> WHAT YOU NEED TO DO
No pictures are to be included when the entries below are reproduced exactly.

Page images and extracted text:
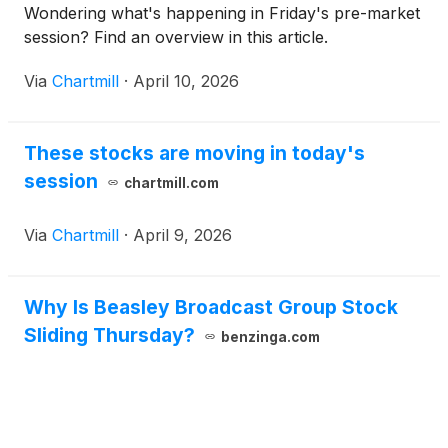
Wondering what's happening in Friday's pre-market
session? Find an overview in this article.
Via
Chartmill
·
April 10, 2026
These stocks are moving in today's
session
chartmill.com
Via
Chartmill
·
April 9, 2026
Why Is Beasley Broadcast Group Stock
Sliding Thursday?
benzinga.com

> SOLUTION TO THE EXERCISE
Wondering what's happening in Friday's pre-market
session? Find an overview in this article.
Via
Chartmill
·
April 10, 2026
These stocks are moving in today's
session
chartmill.com
Via
Chartmill
·
April 9, 2026
Why Is Beasley Broadcast Group Stock
Sliding Thursday?
benzinga.com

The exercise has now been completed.